The heron Enya found was soaked in oil.
The heron Enya found was soaked in oil.

“Dirty campers” and wildlife rescuers have been criticised after a baby heron found covered in chip fat in Highland Perthshire had to be put down.

On July 5, the young bird was handed over to SSPCA after being found impaired by the sludge on the southern shore of Loch Rannoch.

Enya James found the bird near her home and could see it struggling to move.

Upon closer inspection, Enya found the fledgling was soaked in chip grease.

Enya said the fat must have been brought to the lochside by dirty campers, who have been tormenting her family’s estate for weeks.

Enya called the Scottish SPCA and arranged to meet the charity in Pitlochry with the bird.

Believing it only needed a good scrub, Enya was heartbroken to hear the decision had been made to put the bird down before it had been safely transported to the organisation’s Clackmannanshire base.

She said: “I could see the bird in the grass so I went over to get some photographs.

“There was oil all over its face and body. It needed a good wash as it was covered in gunk.

“The SSPCA team said it was supposedly chip fat. There’s no chip shops nearby so campers must have brought it with them.

“We’ve had so many problems with campers this summer. They’ve left human waste and rubbish. Something needs to be done.

“It was such a sweet bird. It sat and looked out the window all the way to Pitlochry, not frightened at all.”

The bird was picked up and placed in a cardboard box to be transported to Fishcross and SSPCA officers say the creature would have made it, had it not fallen foul of an allergic reaction.

Enya has lodged an official complaint about the size of the box in which the bird was transported and how crowded the van was.

SSPCA say euthanasia was “most humane” option

The SSPCA say their officer checked on the bird during the journey and decided euthanising it was the only humane option.

SSPCA Chief inspector Alison Simpson said: “We were going to transport the bird to our National Wildlife Centre in Fishcross to clean, and hopefully rehabilitate, the young heron.

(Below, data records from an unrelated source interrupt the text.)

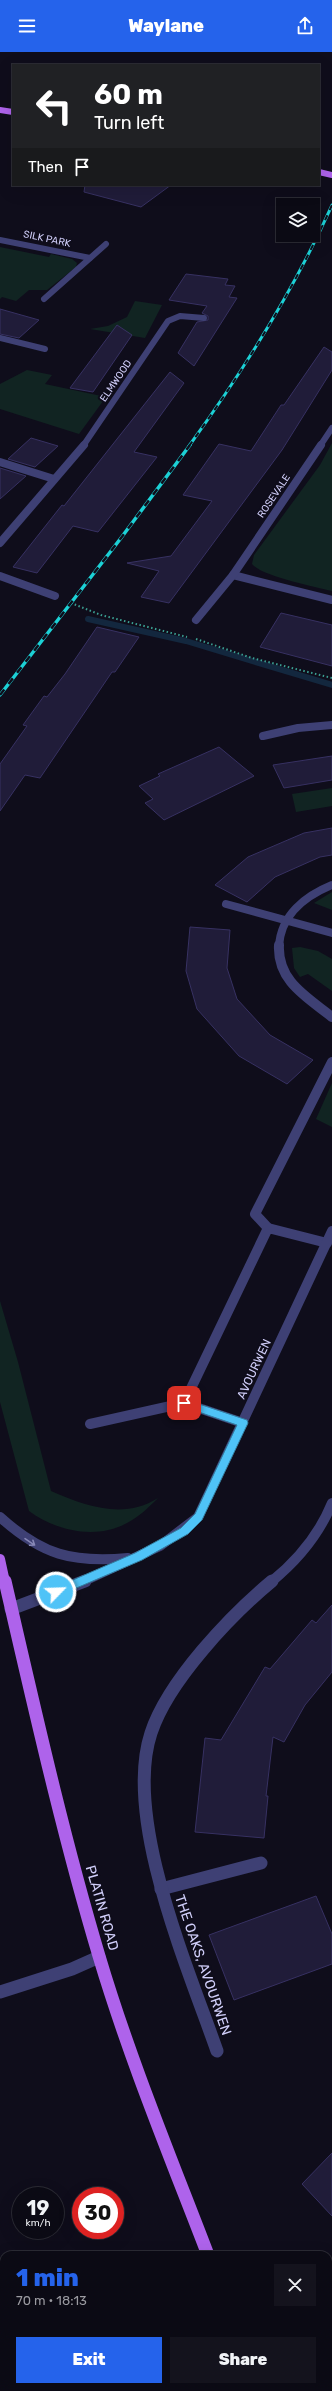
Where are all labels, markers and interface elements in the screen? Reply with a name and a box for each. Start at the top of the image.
icon: menu [16,15,38,37]
text: Waylane [128,15,204,37]
icon: share [294,15,316,37]
text: 60 m [94,78,163,111]
icon: left [28,80,80,132]
text: Turn left [94,112,164,134]
icon: arrive [71,156,93,178]
text: Then [28,158,63,176]
map controls [276,198,320,242]
button: layers [276,198,320,242]
street label: SILK PARK [22,228,72,250]
street label: ELMWOOD [98,358,134,404]
street label: ROSEVALE [255,472,293,520]
street label: AVOURWEN [234,1337,274,1401]
pin [167,1386,201,1420]
icon: arrive [173,1392,195,1414]
one-way arrow [24,1538,35,1546]
position arrow [35,1571,77,1613]
street label: PLATIN ROAD [82,1863,122,1953]
street label: THE OAKS, AVOURWEN [171,1893,235,2037]
speed limit sign: 30 [72,2187,124,2239]
text: 19 [27,2196,49,2220]
text: km/h [26,2217,50,2229]
text: 1 min [16,2264,79,2292]
button: close [274,2264,316,2306]
text: 70 m · 18:13 [16,2293,87,2308]
button: Exit [16,2337,162,2383]
button: Share [170,2337,316,2383]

“When the animal rescue officer stopped during the journey to check on the animals in their care, sadly the heron’s condition had rapidly deteriorated. The bird was swollen and had begun fitting, suggesting perhaps the young bird had ingested some of the oil.

“The animal rescue officer then took the difficult, but correct, decision to end the animal’s suffering and put the bird to sleep. This is always a last resort for our team and only carried out when an animal cannot be saved.

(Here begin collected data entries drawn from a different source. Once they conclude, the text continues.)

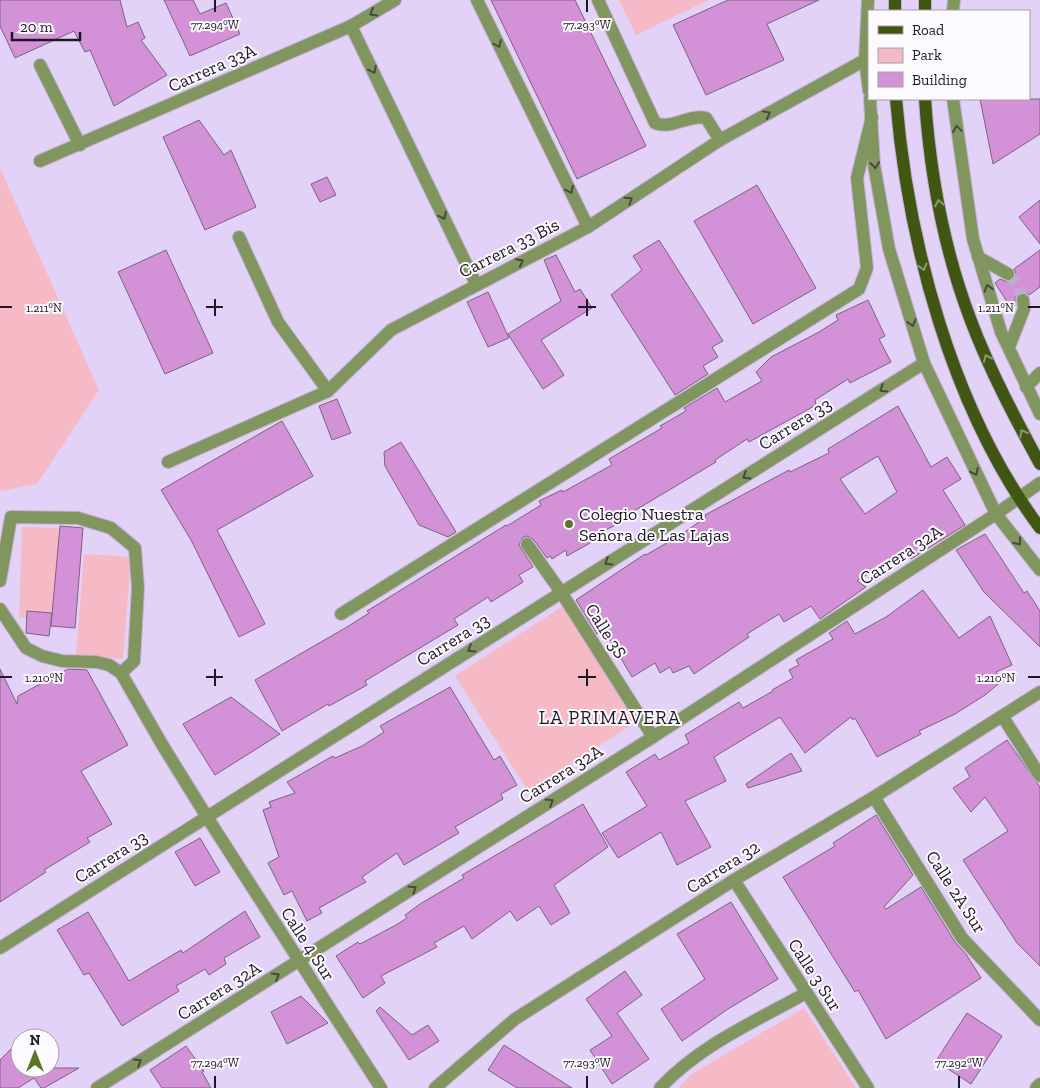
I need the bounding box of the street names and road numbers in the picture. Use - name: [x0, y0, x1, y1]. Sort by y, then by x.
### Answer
- street label: Carrera 33A: [165, 39, 259, 97]
- street label: Carrera 33 Bis: [455, 213, 563, 283]
- street label: Carrera 33: [754, 393, 836, 455]
- street label: Carrera 32A: [856, 520, 947, 590]
- street label: Calle 3S: [581, 599, 631, 663]
- street label: Carrera 33: [412, 609, 494, 671]
- street label: Carrera 32A: [515, 740, 607, 808]
- street label: Carrera 33: [70, 826, 152, 888]
- street label: Carrera 32: [682, 836, 764, 898]
- street label: Calle 2A Sur: [921, 847, 991, 937]
- street label: Calle 4 Sur: [276, 903, 340, 985]
- street label: Calle 3 Sur: [783, 934, 847, 1016]
- street label: Carrera 32A: [173, 957, 265, 1025]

“[Enya] felt that the back of the animal rescue officer’s van was too crowded. Our vans are very busy at this time of year due to the high number of wildlife incidents we attend during the summer months. Our vans always operate at a safe capacity.

“[Enya] was also concerned about the size of the box the heron was placed in. I can confirm that the bird was placed in the correct size of box. Although these boxes may appear restrictive, birds need to be safely contained during transport to prevent them flapping and accidentally injuring their wings.

“We’re sorry that this incident didn’t have a happier outcome but we had to do what was best for the animal to prevent any further suffering.”